Re: auto nawaliło po wymianie płynu chłodzącego...

Napisane:
3 sty 2011, 02:34
przez desp
Czy to możliwe, żeby układ się zapowietrzał, jeśli jest uszkodzona uszczelka przy kolektorze dolotowym? Sprawdziłem, mam nieszczelną i za cholerę nie mogę odpowietrzyć auta...

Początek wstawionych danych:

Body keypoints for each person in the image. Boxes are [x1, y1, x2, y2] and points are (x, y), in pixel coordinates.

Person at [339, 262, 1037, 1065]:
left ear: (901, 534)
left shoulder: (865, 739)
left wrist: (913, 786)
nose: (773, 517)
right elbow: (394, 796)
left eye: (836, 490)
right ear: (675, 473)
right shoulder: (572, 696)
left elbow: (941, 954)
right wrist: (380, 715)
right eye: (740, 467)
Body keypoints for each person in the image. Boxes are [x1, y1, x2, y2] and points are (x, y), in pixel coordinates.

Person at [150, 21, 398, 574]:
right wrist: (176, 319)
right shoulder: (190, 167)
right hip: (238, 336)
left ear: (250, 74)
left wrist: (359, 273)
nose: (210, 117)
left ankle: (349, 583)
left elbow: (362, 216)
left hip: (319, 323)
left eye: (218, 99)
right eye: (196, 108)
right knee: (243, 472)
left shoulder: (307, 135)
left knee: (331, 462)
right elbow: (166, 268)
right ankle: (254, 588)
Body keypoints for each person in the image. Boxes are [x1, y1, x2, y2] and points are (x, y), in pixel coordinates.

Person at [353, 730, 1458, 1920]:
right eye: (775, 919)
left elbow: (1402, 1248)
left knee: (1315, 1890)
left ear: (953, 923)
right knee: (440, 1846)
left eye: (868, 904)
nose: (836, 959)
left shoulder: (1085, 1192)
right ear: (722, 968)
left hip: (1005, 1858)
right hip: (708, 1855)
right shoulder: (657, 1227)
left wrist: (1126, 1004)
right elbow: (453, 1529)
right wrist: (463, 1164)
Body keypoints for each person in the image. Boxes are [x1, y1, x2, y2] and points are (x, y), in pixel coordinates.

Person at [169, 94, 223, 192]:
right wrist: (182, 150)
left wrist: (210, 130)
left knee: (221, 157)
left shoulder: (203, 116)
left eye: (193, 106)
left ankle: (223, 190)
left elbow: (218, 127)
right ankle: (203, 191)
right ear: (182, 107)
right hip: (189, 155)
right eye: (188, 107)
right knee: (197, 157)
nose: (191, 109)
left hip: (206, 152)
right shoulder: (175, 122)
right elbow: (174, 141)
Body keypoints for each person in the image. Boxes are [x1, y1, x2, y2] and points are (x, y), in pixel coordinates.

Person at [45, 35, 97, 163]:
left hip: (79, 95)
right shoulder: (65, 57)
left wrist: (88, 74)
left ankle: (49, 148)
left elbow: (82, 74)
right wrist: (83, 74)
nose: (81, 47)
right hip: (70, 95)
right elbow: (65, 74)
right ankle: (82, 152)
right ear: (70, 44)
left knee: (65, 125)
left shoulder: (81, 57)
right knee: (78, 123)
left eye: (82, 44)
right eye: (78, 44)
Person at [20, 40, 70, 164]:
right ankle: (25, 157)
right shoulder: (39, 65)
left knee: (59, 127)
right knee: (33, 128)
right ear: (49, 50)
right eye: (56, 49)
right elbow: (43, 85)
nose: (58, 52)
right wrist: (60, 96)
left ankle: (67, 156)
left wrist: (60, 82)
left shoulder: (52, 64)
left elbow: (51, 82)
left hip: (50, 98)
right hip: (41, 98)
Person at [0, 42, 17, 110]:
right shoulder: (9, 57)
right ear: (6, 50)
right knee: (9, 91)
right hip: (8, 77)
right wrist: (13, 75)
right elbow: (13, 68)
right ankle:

Re: auto nawaliło po wymianie płynu chłodzącego...

Napisane:
6 lut 2012, 23:23
przez johnnyslawo
koledzy zrobiło mi się dokładnie to samo co opisujecie tutaj,
1. zamarza mieszalnik gazu
2.na benzynie też nie chce chodzić
3.po próbach odpowietrzenia chwile pochodzi ale po jakims czasie znowu to samo
4. brak ogrzewania
5.jak odkręcę korek chłodnicy to ciągle brakuje albo wywala a w wyrównawczym cały czas przybywa.
tyle że ja nie robiłem nic przy układzie chłodzenia, z tym nie sprawnym korkiem chłodnicy to faktycznie prawdopodobne???